No etc/terrier.properties, using terrier.default.properties for bootstrap configuration.


### Step 2: Do some Analysis

In [2]:
dataset_id = 'longeval-tiny-train-20240315-training'
data = pt.get_dataset(f'irds:ir-lab-padua-2024/{dataset_id}')

### Step 3: Load the Index

In [4]:
index = tira.pt.index('ir-benchmarks/tira-ir-starter/Index (tira-ir-starter-pyterrier)', 'longeval-tiny-train-20240315-training')

### Step 4: Create the Retrieval Pipeline


In [5]:
bm25 = pt.BatchRetrieve(index, wmodel="BM25", verbose=True)
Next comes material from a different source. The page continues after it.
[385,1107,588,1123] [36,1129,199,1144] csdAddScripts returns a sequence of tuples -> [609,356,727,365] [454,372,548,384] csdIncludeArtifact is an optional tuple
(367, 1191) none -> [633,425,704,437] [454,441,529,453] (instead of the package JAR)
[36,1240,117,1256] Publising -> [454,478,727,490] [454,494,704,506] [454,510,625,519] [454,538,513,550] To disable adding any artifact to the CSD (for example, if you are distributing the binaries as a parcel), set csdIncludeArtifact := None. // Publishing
### Step 5: Create the Run and Persist the Run


In [6]:
print('Create run')
run = bm25(data.get_topics("title"))
print('Done, run was created')


Create run


Download: 376kiB [00:00, 2.97MiB/s]


Download finished. Extract...
Extraction finished:  /root/.tira/extracted_datasets/ir-lab-padua-2024/longeval-tiny-train-20240315-training/


BR(BM25): 100%|██████████| 672/672 [00:06<00:00, 98.97q/s] 


Done, run was created


In [7]:
persist_and_normalize_run(run, 'bm25-default_weights')

I use the environment variable "TIRA_OUTPUT_DIR" to determine where I should store the run file using "." as default.
Done. run file is stored under "./run.txt".